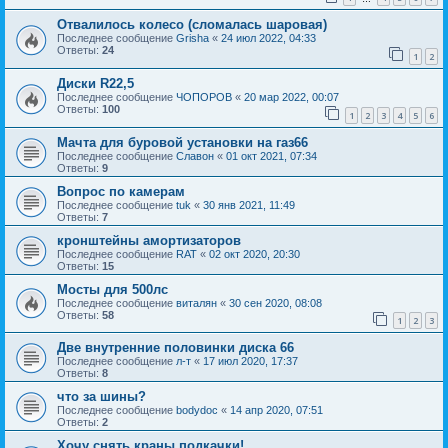
Отвалилось колесо (сломалась шаровая)
Последнее сообщение
Grisha
«
24 июл 2022, 04:33
Ответы:
24
1
2
Диски R22,5
Последнее сообщение
ЧОПОРОВ
«
20 мар 2022, 00:07
Ответы:
100
1
2
3
4
5
6
Мачта для буровой установки на газ66
Последнее сообщение
Славон
«
01 окт 2021, 07:34
Ответы:
9
Вопрос по камерам
Последнее сообщение
tuk
«
30 янв 2021, 11:49
Ответы:
7
кронштейны амортизаторов
Последнее сообщение
RAT
«
02 окт 2020, 20:30
Ответы:
15
Мосты для 500лс
Последнее сообщение
виталян
«
30 сен 2020, 08:08
Ответы:
58
1
2
3
Две внутренние половинки диска 66
Последнее сообщение
л-т
«
17 июл 2020, 17:37
Ответы:
8
что за шины?
Последнее сообщение
bodydoc
«
14 апр 2020, 07:51
Ответы:
2
Хочу снять краны подкачки!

**What the task asks:** Type out the data above once more, exactly, with no images included.

**Exercise response:**
Отвалилось колесо (сломалась шаровая)
Последнее сообщение
Grisha
«
24 июл 2022, 04:33
Ответы:
24
1
2
Диски R22,5
Последнее сообщение
ЧОПОРОВ
«
20 мар 2022, 00:07
Ответы:
100
1
2
3
4
5
6
Мачта для буровой установки на газ66
Последнее сообщение
Славон
«
01 окт 2021, 07:34
Ответы:
9
Вопрос по камерам
Последнее сообщение
tuk
«
30 янв 2021, 11:49
Ответы:
7
кронштейны амортизаторов
Последнее сообщение
RAT
«
02 окт 2020, 20:30
Ответы:
15
Мосты для 500лс
Последнее сообщение
виталян
«
30 сен 2020, 08:08
Ответы:
58
1
2
3
Две внутренние половинки диска 66
Последнее сообщение
л-т
«
17 июл 2020, 17:37
Ответы:
8
что за шины?
Последнее сообщение
bodydoc
«
14 апр 2020, 07:51
Ответы:
2
Хочу снять краны подкачки!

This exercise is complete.